Image: JOHANNES EISELE/AFP/Getty Images.
No one is more aware of the power a single photograph can wield than Massoud Hossaini. His shot of a twelve year old girl screaming in the immediate aftermath of a Kabul suicide bombing was awarded a Pulitzer Prize yesterday, but while it’s obviously an honour, one wonders whether this particular award might be something of a poisoned chalice too.
Image via iconicphotos.com.
No one can forget the harrowing shot of a small girl being stalked by a vulture, taken by Kevin Carter in 1993. Carter won the Pulitzer for the image in April 1994, but committed suicide a few months later, unable to deal with the atrocities he had witnessed and the criticism he had received for not helping the child.
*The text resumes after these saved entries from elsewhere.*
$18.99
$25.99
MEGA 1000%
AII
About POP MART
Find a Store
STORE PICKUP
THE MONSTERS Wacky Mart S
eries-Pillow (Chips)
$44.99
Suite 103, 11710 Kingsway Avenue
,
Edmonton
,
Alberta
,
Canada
A photograph of Massoud Hossaini celebrating in front of his prize winning picture (top) is is already being criticised for insensitivity to the subject matter, as are his comments.
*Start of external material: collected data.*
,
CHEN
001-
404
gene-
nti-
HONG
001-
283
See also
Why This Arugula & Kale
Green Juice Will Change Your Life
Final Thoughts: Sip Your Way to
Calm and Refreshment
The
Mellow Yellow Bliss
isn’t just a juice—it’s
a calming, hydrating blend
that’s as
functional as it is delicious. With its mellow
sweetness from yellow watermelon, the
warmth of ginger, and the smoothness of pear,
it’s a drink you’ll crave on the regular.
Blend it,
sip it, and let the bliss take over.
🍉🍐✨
Women were asking me, “Help, help, help,“‘ he reportedly said. “I couldn’t. I was recording and I was taking pictures.”
It’s awfully easy to criticise a person from the comfort of our armchairs for the decisions they make when under intense pressure. Kevin Carter’s legacy was a heightened awareness of the famine in Sudan, but his lens couldn’t protect him from the agony of what he saw.
Perhaps we would prefer it if these people did not take pictures of the atrocities taking place in this world every day?
It’s so intrusive to our illusion that all is well in the world, isn’t it?